--- START ---

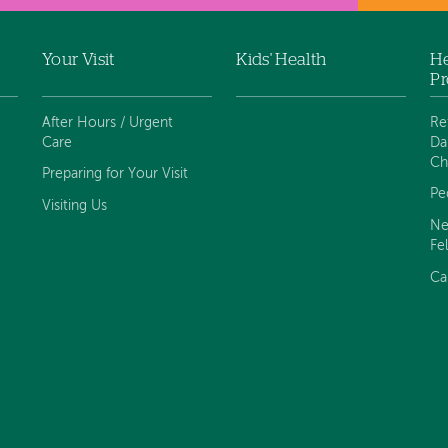
Your Visit
Kids' Health
He
Pr
After Hours / Urgent
Re
Care
Da
Ch
Preparing for Your Visit
Pe
Visiting Us
Ne
Fe
Ca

--- END ---

The full material above must be output verbatim, minus any pictures.

» **REPLY**:
Your Visit
Kids' Health
He
Pr
After Hours / Urgent
Re
Care
Da
Ch
Preparing for Your Visit
Pe
Visiting Us
Ne
Fe
Ca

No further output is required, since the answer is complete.